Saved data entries
==========

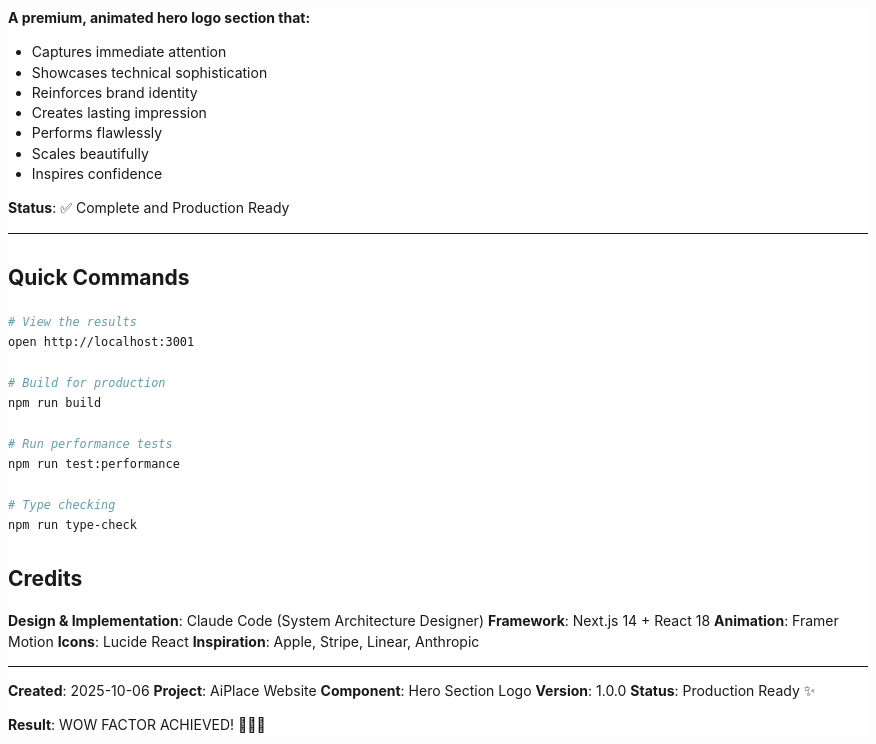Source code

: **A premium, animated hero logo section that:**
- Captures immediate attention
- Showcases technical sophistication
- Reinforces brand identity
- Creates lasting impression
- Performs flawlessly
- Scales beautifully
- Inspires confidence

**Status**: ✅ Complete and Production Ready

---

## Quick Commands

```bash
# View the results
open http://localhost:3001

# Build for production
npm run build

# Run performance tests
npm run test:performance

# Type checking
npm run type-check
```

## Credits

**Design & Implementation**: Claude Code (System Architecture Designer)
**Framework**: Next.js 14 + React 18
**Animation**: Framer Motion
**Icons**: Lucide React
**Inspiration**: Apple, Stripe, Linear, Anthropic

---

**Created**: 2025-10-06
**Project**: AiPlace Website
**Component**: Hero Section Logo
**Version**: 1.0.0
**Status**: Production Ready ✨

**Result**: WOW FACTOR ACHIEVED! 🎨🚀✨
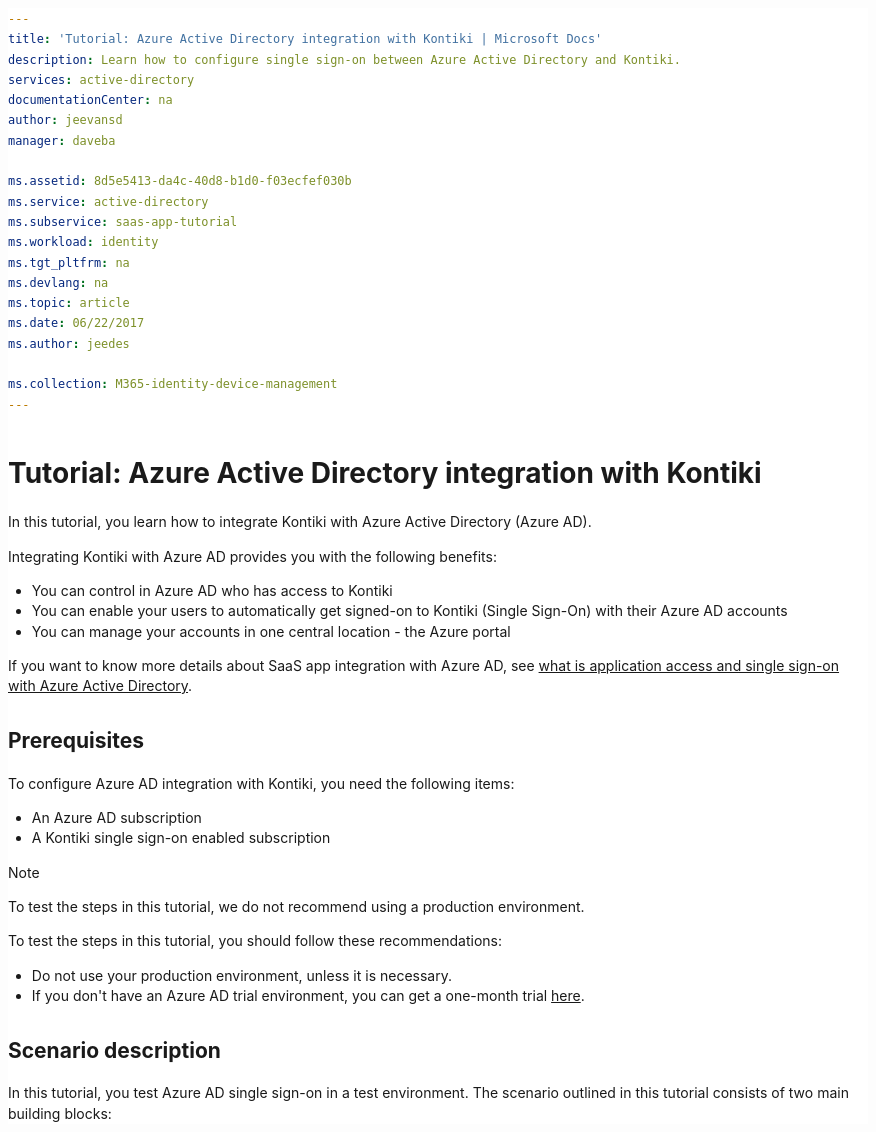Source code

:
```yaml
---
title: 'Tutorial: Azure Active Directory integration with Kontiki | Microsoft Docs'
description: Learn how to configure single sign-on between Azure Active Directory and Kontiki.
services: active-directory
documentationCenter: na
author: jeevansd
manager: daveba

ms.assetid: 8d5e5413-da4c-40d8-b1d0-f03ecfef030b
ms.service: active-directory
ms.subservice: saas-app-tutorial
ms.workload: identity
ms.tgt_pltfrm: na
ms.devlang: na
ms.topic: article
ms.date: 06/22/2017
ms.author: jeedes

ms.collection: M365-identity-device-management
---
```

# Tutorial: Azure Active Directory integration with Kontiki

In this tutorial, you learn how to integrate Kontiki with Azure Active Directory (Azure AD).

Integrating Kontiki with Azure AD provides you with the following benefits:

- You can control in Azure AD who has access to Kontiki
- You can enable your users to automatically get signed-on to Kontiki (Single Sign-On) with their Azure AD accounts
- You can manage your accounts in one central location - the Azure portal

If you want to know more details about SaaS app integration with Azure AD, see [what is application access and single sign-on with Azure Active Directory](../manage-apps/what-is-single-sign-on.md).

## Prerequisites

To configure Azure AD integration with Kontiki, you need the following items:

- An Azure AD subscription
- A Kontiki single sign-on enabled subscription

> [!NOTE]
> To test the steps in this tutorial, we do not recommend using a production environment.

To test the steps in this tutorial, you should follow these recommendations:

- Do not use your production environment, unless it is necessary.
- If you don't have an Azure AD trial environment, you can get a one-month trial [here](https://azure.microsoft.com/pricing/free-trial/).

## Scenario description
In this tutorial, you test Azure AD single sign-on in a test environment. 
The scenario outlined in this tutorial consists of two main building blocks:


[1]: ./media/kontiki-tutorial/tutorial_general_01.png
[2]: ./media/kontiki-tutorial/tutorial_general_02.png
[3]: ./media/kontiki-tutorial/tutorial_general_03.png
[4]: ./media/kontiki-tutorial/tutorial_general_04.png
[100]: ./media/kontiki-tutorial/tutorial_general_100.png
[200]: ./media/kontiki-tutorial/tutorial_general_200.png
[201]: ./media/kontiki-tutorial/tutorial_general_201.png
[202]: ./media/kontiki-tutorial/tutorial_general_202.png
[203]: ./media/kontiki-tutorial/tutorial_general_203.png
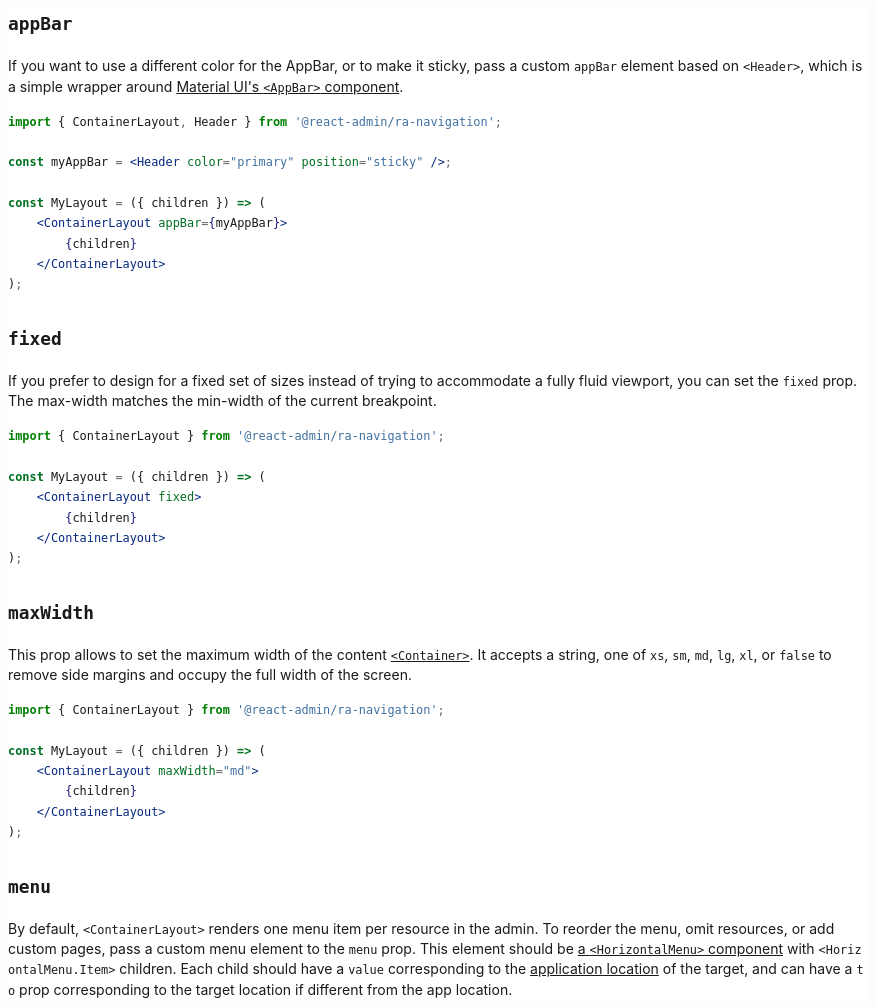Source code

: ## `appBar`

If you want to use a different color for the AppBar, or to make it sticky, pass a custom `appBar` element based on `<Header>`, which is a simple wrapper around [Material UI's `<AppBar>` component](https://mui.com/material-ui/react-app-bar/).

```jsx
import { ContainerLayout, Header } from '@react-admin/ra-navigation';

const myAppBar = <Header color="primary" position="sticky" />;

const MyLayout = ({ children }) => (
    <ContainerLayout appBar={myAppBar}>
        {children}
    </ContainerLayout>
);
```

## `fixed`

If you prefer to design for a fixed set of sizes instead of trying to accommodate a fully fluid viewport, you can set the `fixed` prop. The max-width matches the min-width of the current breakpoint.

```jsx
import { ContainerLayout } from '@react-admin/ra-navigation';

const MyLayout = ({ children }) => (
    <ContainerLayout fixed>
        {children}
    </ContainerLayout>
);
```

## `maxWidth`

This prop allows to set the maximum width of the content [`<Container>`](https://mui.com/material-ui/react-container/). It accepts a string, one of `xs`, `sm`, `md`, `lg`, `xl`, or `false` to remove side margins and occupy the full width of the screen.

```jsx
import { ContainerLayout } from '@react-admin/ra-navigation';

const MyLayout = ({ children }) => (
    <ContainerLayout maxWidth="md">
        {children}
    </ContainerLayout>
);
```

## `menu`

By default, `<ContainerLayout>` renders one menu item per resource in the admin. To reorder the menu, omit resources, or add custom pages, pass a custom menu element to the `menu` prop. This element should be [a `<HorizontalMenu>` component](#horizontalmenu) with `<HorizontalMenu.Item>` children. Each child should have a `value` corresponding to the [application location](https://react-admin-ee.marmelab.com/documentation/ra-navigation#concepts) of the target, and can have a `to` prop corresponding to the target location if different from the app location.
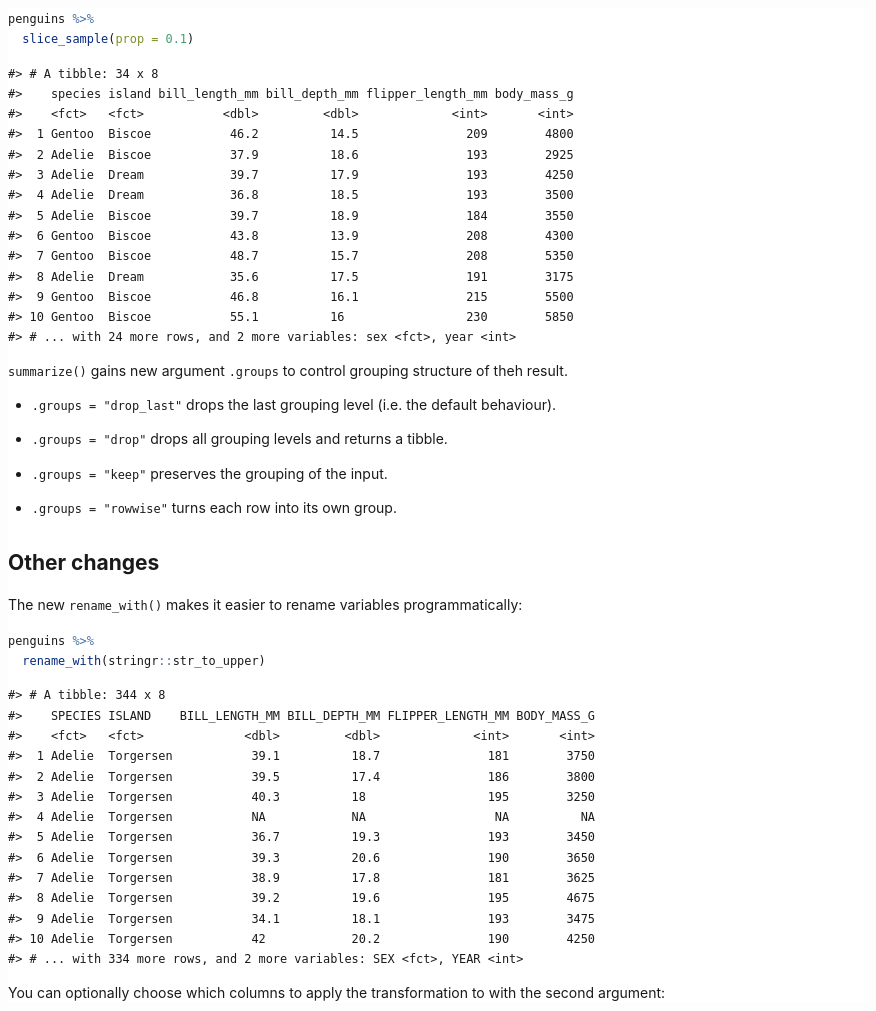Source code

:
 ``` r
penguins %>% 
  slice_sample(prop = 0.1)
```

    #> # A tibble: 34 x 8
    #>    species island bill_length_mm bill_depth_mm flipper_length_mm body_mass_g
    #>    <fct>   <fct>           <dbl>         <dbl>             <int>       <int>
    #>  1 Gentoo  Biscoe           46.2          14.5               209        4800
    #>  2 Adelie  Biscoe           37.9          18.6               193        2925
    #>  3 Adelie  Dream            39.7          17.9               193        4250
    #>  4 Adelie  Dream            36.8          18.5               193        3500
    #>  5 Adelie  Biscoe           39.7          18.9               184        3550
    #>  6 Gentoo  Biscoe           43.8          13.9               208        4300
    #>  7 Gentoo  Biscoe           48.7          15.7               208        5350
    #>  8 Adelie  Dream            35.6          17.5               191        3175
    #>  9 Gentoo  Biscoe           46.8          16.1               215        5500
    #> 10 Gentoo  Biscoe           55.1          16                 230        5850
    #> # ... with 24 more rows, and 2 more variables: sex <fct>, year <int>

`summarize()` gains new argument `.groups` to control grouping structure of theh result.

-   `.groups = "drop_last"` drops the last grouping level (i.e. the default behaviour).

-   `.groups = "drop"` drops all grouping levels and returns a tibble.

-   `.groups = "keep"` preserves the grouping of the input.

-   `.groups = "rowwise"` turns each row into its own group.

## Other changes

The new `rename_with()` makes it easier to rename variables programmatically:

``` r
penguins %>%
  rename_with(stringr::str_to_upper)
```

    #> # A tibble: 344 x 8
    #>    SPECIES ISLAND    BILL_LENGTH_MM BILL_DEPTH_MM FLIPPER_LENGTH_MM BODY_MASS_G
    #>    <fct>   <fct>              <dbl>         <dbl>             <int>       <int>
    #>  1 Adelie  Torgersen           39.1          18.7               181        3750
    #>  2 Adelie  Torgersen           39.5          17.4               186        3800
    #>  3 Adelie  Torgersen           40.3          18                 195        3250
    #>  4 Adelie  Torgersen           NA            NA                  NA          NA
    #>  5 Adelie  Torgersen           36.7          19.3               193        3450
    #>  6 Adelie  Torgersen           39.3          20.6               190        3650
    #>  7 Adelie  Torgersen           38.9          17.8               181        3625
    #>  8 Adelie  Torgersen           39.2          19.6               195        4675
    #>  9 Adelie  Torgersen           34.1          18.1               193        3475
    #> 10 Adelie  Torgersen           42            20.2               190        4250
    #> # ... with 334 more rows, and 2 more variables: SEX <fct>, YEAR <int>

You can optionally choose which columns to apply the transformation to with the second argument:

==========

WHAT TO WORK ON: Return all lines from the data above with "myAppBar" in them.

PROBLEM SOLUTION:
const myAppBar = <Header color="primary" position="sticky" />;
    <ContainerLayout appBar={myAppBar}>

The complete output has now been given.